そしてサヤネは路地裏に倒れる男に近づく。仲間に何発も殴られ、無様に大の字になった男の姿を、サヤネはまじまじと観察。
「いやあ、ずいぶんと顔を腫らして。痛かったよなぁ。あの人も容赦ねぇからなあ」
その声を聴き。男は体を起こす。
「な、な、なんなんだよ。て、てめぇら」
顔を腫らしながらも抗議の声を上げる男に、サヤネは、にんまりと笑う。
「あたいはお前らと同じような悪党さ。だからさ、虐げられる弱い奴見るのが楽しいのよ」
そこまで言い、イッヒッヒ、と甲高い声を上げる。
「それにしてもまだ懲りてないみたいだねえ。その方があたいが楽しめるからいいけどね……じゃ、後の正義執行は姐さんにお任せしますかねえ」
眼帯をしていない右目を仲間に向けるサヤネ。
春霞・遙はサヤネの側にいた。
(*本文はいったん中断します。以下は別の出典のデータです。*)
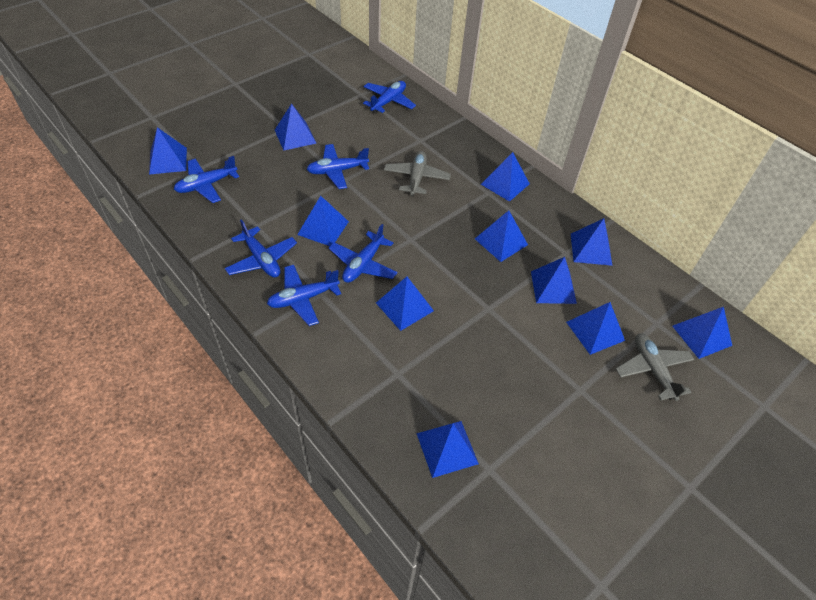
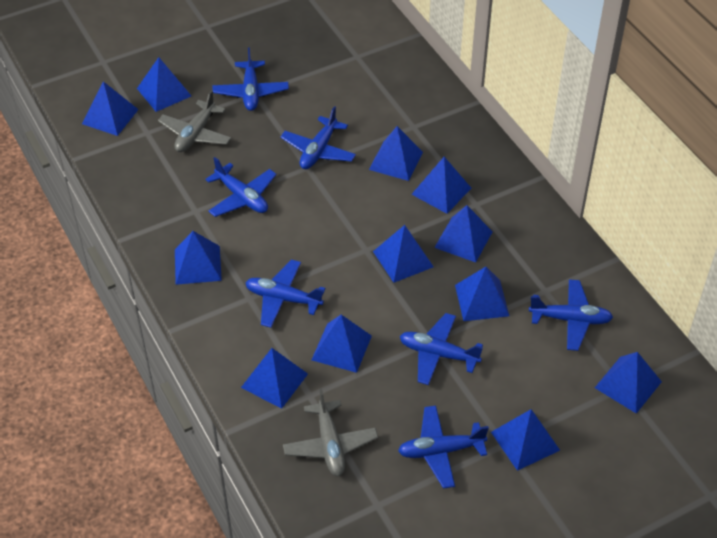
blue plane: [174,156,239,203] [225,219,297,277] [267,265,341,326] [307,144,369,189] [329,224,398,283] [363,81,416,114] = 6 -> [205,157,277,217] [212,48,289,111] [245,259,325,328] [280,106,356,169] [398,406,489,489] [400,313,483,385] [529,279,613,351] = 7
blue pyramid: [149,127,187,175] [275,103,316,151] [297,196,349,246] [376,277,434,331] [416,421,479,478] [475,210,528,262] [481,152,530,202] [531,257,577,304] [566,302,625,355] [571,218,612,266] [672,307,732,359] = 11 -> [82,81,139,136] [137,57,191,112] [175,231,222,285] [241,348,308,409] [312,315,372,373] [369,126,423,181] [373,225,434,283] [411,157,471,214] [434,205,493,262] [455,267,509,321] [491,409,560,471] [595,352,662,414] = 12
遥はサヤネに頷くと、立ち上がる男の瞳を凛と見つめる。
「何かを傷つけてばかりの生き方は、改めた方がいいですよ」
と声をかけた。
「以前のあなたは、積極的に……」
「だ、黙れ、こ、殺すううっ!」
男が怒鳴り声で、遙の言葉を遮った。怯えつつも虚勢を張っているのだ。
遥は表情を消し、拳銃を男の顔に突き付けた。
「もう分かってますよね? そのままだと、いつか痛い目を見ますよ」
「ヒィィィ!」男は悲鳴をあげ、遙に背を向け逃げだす。
男は足を縺れさせつつも数十分間走り、雑居ビルの裏側で立ち止まる。逃げ切れたと思ったか。
「な、なんなんだよぉ」八つ当たりで恐怖を紛らわせんと、近くのゴミ箱を蹴ろうとした。
遙は男を追跡し、今は離れた場所から男を見ていた。遥の手にはスナイパーライフㇽ。
男がごみ箱を蹴った直後、遙は発砲。男の足元に穴を開けた。
男は目を限界まで見開き、今度は悲鳴すらあげず、死に物狂いで走る。
遙は男の自宅を事前に調べ上げていた。自宅前に先回りし、集めておいた男の犯罪の証拠写真を扉の前に置く。『お友達ともども、悪いことをするなら相応の覚悟を以て行ってください』と書いた手紙も添えて。
そして物陰で待機。
やがて男は息も絶え絶えに帰ってきた。家に入ろうとし、遙が置いた写真に気づく。
「――!」
男は追われ続ける恐怖に耐えれず、失神。
男を観察していた遙は、
「暫く追跡は続けますが……恐らく今ので心を折りましたね。もう悪事を働く余裕はないでしょう」
ふぅ、と息を吐いた。
遙と同じく物陰にいたサヤネは、意識を失った男のそばへ歩み寄る。
「随分いい見世物だったぜ? 間近で見れなかったのが残念なくらい……っても聞こえてねえか」
しゃがみ込み、相手の懐に手を差し入れ、
「てことであんたの金はあたいが貰う」
財布の中身を慣れた手つきで抜き取る。
サヤネは歩き出す。その足は二宮の家を目指していた。金を元の持ち主に返そうと。
「ま、いらないって言われたらあたいが貰うけど」
等と嘯きながら。
その後。
目を覚ました男は、半狂乱で警察に駆けこみ、保護を訴え、また謝罪と罪の自白を行う。
猟兵たちは二宮を助け、また二宮をUDCと化すほど追い込んだ男に、痛みと恐怖を教えこむことに成功したのだ。成果を手に、猟兵たちは帰路につく。